L'Amministrazione Obama ha sancito l'obbligo sulla base di una clausola della Costituzione americana che dà al governo federale il potere di regolare il commercio degli Stati. L'acquisto di una polizza assicurativa è, secondo l'Amministrazione Obama, una forma di commercio perché il numero degli acquisti influisce sui prezzi e quindi il governo federale può imporre l'obbligo di partecipazione, con multe agli inadempienti. Ma l'obbligo di comprare qualcosa non è mai esistito nella Costituzione e poi non si vede come il non–acquisto, cioè la non-attività, possa essere perseguibile, hanno sostenuto i due giudici favorevoli a Cuccinelli e agli altri Ministri degli Stati. Se l'obbligo stabilito dall'Obamacare fosse confermato, non ci sarebbero più limiti al potere governativo, hanno concluso i giudici. Il giudice che ha deciso il ricorso di Cuccinelli ha dichiarato nulla solo la parte dell'Obamacare che riguarda i non-assicurati, ma ha lasciato intatte le altre disposizioni. Il giudice che ha accolto il ricorso degli altri 26 Ministri della Giustizia, invece, è andato oltre. Ha dichiarato nulla ed anticostituzionale tutta l'Obamacare. Ha paragonato le 2700 pagine della Legge a un orologio di precisione con tante rotelline in movimento, e ha detto che era impossibile per lui distinguere quelle che avrebbero potuto girare da sole e quelle inserite inestricabilmente nel movimento generale. Ha ritenuto quindi, che la decisione dovesse necessariamente riguardare la Legge nella sua interezza e ha bocciato tutta l'Obamacare. Il giudice Roger Vinson, della Florida, ha costellato la sua sentenza di riferimenti alla famosa rivolta del tè di Boston del 1773, il primo atto della Guerra d'Inpendenza contro gli Inglesi, quando i coloni americani gettarono in mare le casse di tè arrivate dalla Madre Patria perché non volevano essere costretti a comprarle. Il giudice ha sottolineato l'ironia di una Legge americana, l'Obamacare, che contraddice i principi di libertà commerciale su cui si fonda la nascita stessa dell'America.
È una sentenza elegante, ma complessa così come sono complesse le sue infinite ramificazioni. In attesa della sentenza definitiva, della Corte Suprema, è merito di Cuccinelli aver spiegato i termini della questione. Gli americani vogliono essere informati, vogliono sapere. Gli elettori che a novembre hanno dato una maggioranza repubblicana alla Camera stanno a guardare, e a loro non piace quello che fa la vecchia guardia repubblicana che, secondo gli elettori di novembre, ha già elargito gratuite concessioni a Obama.  Ma Cuccinelli viene dalla lontana Virginia, è nuovo, non fa parte dell'establishment. Preparato, concreto, deciso -  non dimentichiamo che a casa, deve tenere testa a sette ragazzi – non è incline al compromesso.
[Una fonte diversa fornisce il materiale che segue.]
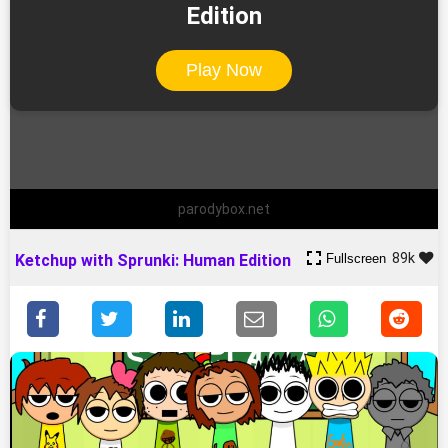
Edition
Play Now
parodybox.net
89k
Fullscreen
Ketchup with Sprunki: Human Edition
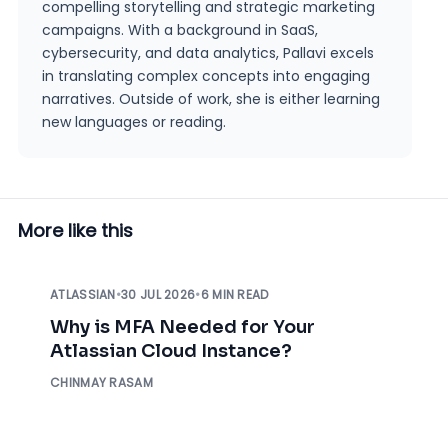
compelling storytelling and strategic marketing
campaigns. With a background in SaaS,
cybersecurity, and data analytics, Pallavi excels
in translating complex concepts into engaging
narratives. Outside of work, she is either learning
new languages or reading.
More like this
ATLASSIAN
•
30 JUL 2026
•
6 MIN READ
Why is MFA Needed for Your
Atlassian Cloud Instance?
CHINMAY RASAM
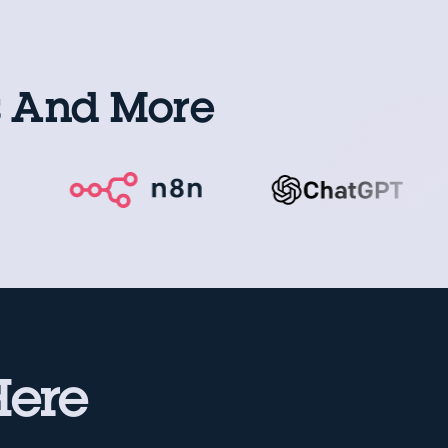
s And More
Here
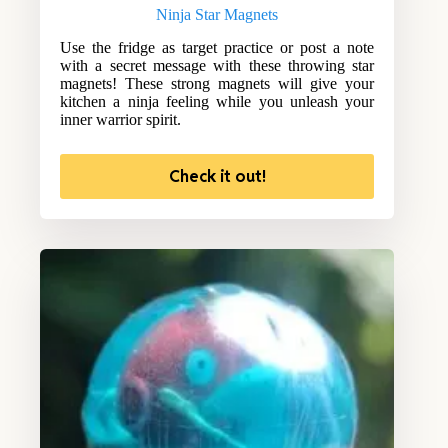
Ninja Star Magnets
Use the fridge as target practice or post a note
with a secret message with these throwing star
magnets! These strong magnets will give your
kitchen a ninja feeling while you unleash your
inner warrior spirit.
Check it out!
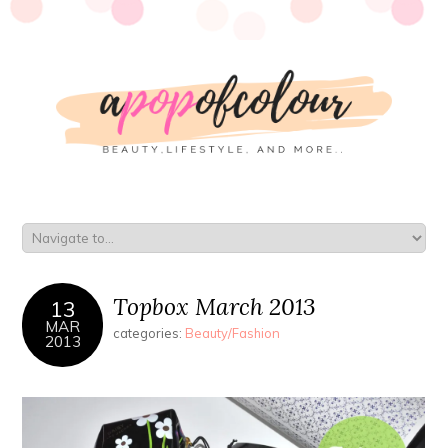
Topbox March 2013
13
MAR
categories:
Beauty/Fashion
2013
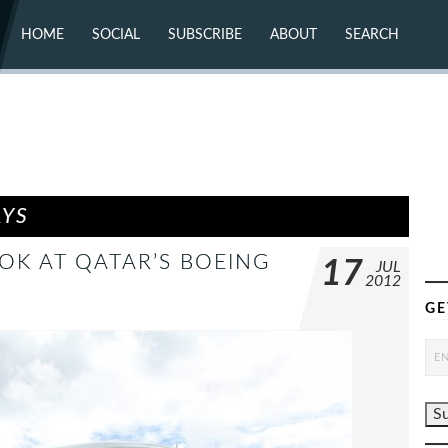
HOME
SOCIAL
SUBSCRIBE
ABOUT
SEARCH
X (TWITTER)
ABOUT
MASTODON
CONTACT
FACEBOOK
INSTAGRAM
BLUESKY
YOUTUBE
FLICKR
AYS
OK AT QATAR’S BOEING
17
JUL
2012
GE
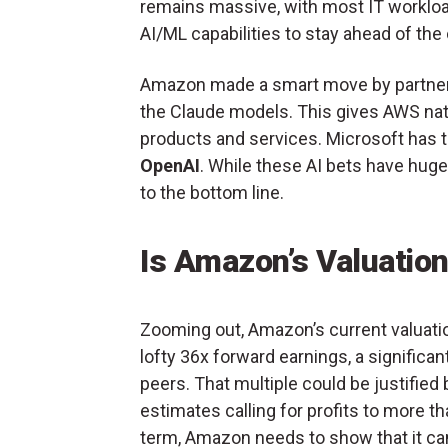
remains massive, with most IT workload
AI/ML capabilities to stay ahead of the
Amazon made a smart move by partner
the Claude models. This gives AWS nat
products and services. Microsoft has t
OpenAI
. While these AI bets have huge 
to the bottom line.
Is Amazon’s Valuatio
Zooming out, Amazon’s current valuation
lofty 36x forward earnings, a signifi
peers. That multiple could be justifie
estimates calling for profits to more t
term, Amazon needs to show that it c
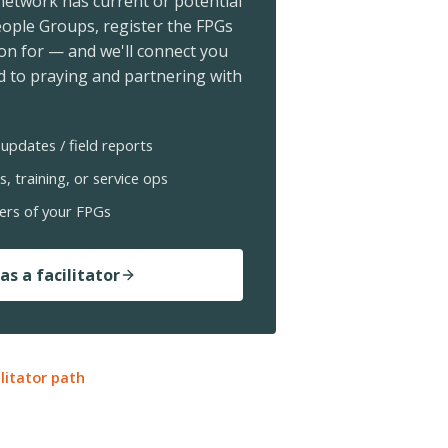
 network has current or potential
ople Groups, register the FPGs
ion for — and we'll connect you
 to praying and partnering with
updates / field reports
s, training, or service ops
ers of your FPGs
as a facilitator
ilitator path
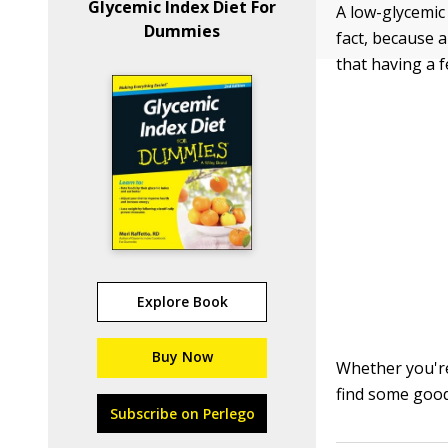
Glycemic Index Diet For
A low-glycemic 
Dummies
fact, because a
that having a 
Explore Book
Buy Now
Whether you're
find some good
Subscribe on Perlego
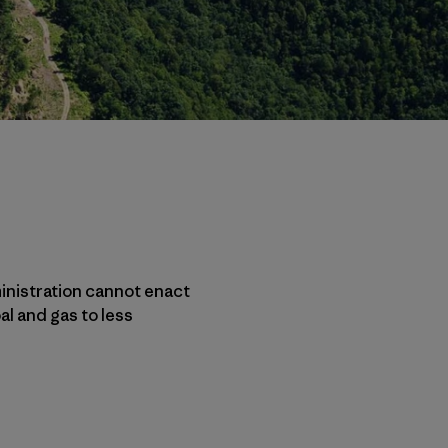
inistration cannot enact
al and gas to less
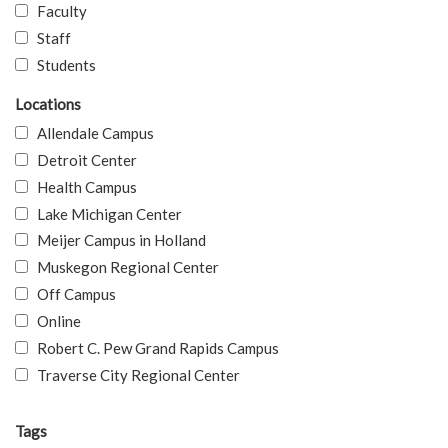
Faculty
Staff
Students
Locations
Allendale Campus
Detroit Center
Health Campus
Lake Michigan Center
Meijer Campus in Holland
Muskegon Regional Center
Off Campus
Online
Robert C. Pew Grand Rapids Campus
Traverse City Regional Center
Tags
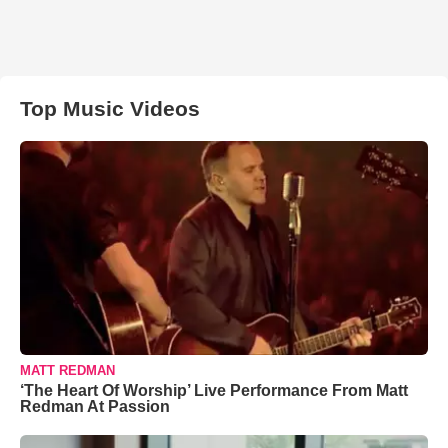
Top Music Videos
MATT REDMAN
‘The Heart Of Worship’ Live Performance From Matt
Redman At Passion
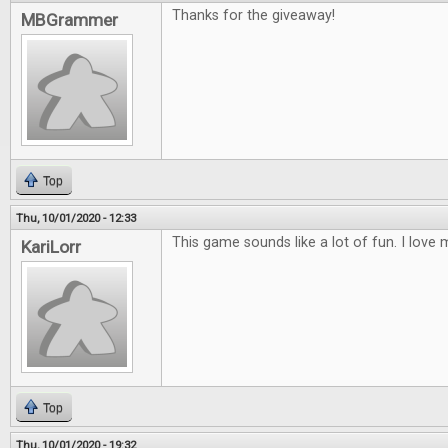
Thanks for the giveaway!
MBGrammer
Top
Thu, 10/01/2020 - 12:33
This game sounds like a lot of fun. I lov
KariLorr
Top
Thu, 10/01/2020 - 19:32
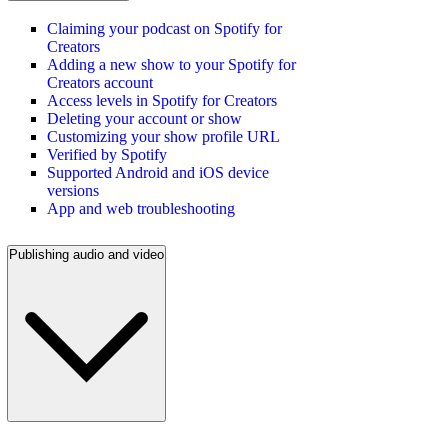
Claiming your podcast on Spotify for
Creators
Adding a new show to your Spotify for
Creators account
Access levels in Spotify for Creators
Deleting your account or show
Customizing your show profile URL
Verified by Spotify
Supported Android and iOS device
versions
App and web troubleshooting
Publishing audio and video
Ha preso posizione, sempre in modo chiaro e netto, su vari aspetti della politica dentro e fuori dell'Obamacare, primo fra tutti l'aborto che, dal 1973 è legale negli Stati Uniti. Ma Cuccinelli si batte per scoraggiarne la pratica. Nominato per questo "Legislatore dell'Anno" nel 2008, Cuccinelli sta acquistando un  sempre più visibile profilo nazionale. In questo momento drammatico all'interno e all'estero, l'America ha bisogno di lui. Il "processo breve" che Cuccinelli vuole per  l'Obamacare, ci vuole anche per lui. È la "corsia preferenziale" per il 2012.